Auf zwei Dinge will ich noch etwas näher eingehen, zum einen die Durchgriffsregelung auf die Kommunen bei Gefahrenlagen und zur Gefahrenabwehr, zum anderen die Ermächtigung zum Erlass einer Rechtsverordnung, um die Qualität des Infektionsschutzes zu erhöhen. Das sind zwei wichtige Ergänzungen in diesem bewährten Gesetz. Deshalb werden wir dem Gesetzentwurf zustimmen.

Ich habe eine Frage an Herrn Spies: Sind Sie wirklich sicher, dass Sie den Gesetzentwurf ablehnen? Ich wurde vorhin unsicher, als Sie sich hier geäußert haben. Sie sind also sicher, dass Sie ablehnen?

(Dr. Thomas Spies (SPD): Absolut!)

Damit bin ich am Ende meiner Rede. – Vielen Dank.
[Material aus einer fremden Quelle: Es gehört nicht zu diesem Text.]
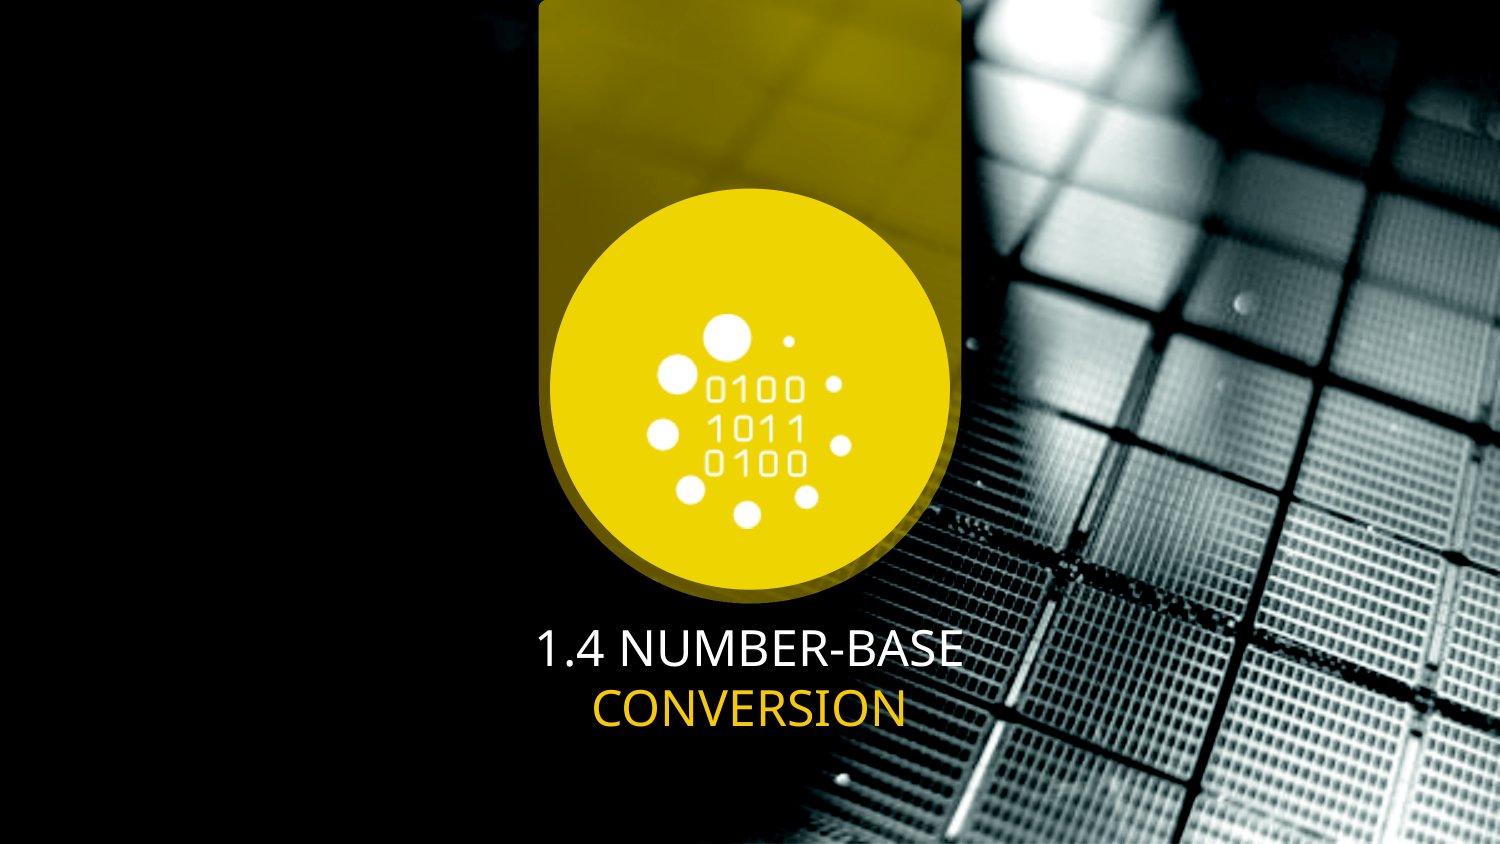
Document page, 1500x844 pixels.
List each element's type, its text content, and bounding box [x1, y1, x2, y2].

title 1.4 Number-base conversion [454, 608, 1046, 706]
picture [0, 0, 1500, 844]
(Beifall bei der FDP und bei Abgeordneten der CDU)

Meine Damen und Herren, der Herr Sozialminister hat das Wort.

Herr Präsident, meine sehr verehrten Damen und Herren! Die Hoffnung stirbt zuletzt, Frau Schulz-Asche. Sie haben eben von einem „vollzogenen Regierungswechsel“ und der Befristung dieses Gesetzes bis zum Jahr 2020 gesprochen. Gehen Sie davon aus, dass die Koalition dieses Gesetz auch noch nach Ablauf der Befristung verlängern wird,

(Beifall bei der CDU – Lachen bei der SPD, dem BÜNDNIS 90/DIE GRÜNEN und der LINKEN)

um genauso wie heute zu beweisen, dass sie den Herausforderungen, die sich dem öffentlichen Gesundheitsdienst stellen, gerecht wird, indem sie unter anderem die Abwehr erheblicher gesundheitlicher Gefahren durch Prävention und Gesundheitsförderung, die Beobachtung und Bewertung umweltbezogener Einwirkungen, die hygienische Überwachung von Einrichtungen, die Kinder- und Jugendgesundheit sowie die Gesundheitsberichterstattung berücksichtigt.

Wenn Sie die großen Herausforderungen an den öffentlichen Gesundheitsdienst in den vergangenen Jahren noch einmal in den Blick nehmen: Es gibt zwei Stichpunkte, mit denen diese beschrieben werden, auf der einen Seite das Stichwort Schweinegrippe und auf der anderen Seite das Stichwort EHEC. In beiden Situationen hat sich gezeigt, dass der durch das Gesetz geregelte Organisations- und Strukturaufbau des öffentlichen Gesundheitsdienstes adäquat ist und funktioniert hat.

Es ist aber auch klar, dass mit dem Gesetzentwurf ein Änderungs- und Ergänzungsbedarf aufgezeigt wird. Wir müssen den öffentlichen Gesundheitsdienst mit qualifiziertem Personal ausstatten. Wir dürfen dieses Personal aber nicht überfordern. Ich rufe in diesem Zusammenhang die Diskussion in Erinnerung, die wir gestern Vormittag über die ambulante ärztliche Versorgung geführt haben.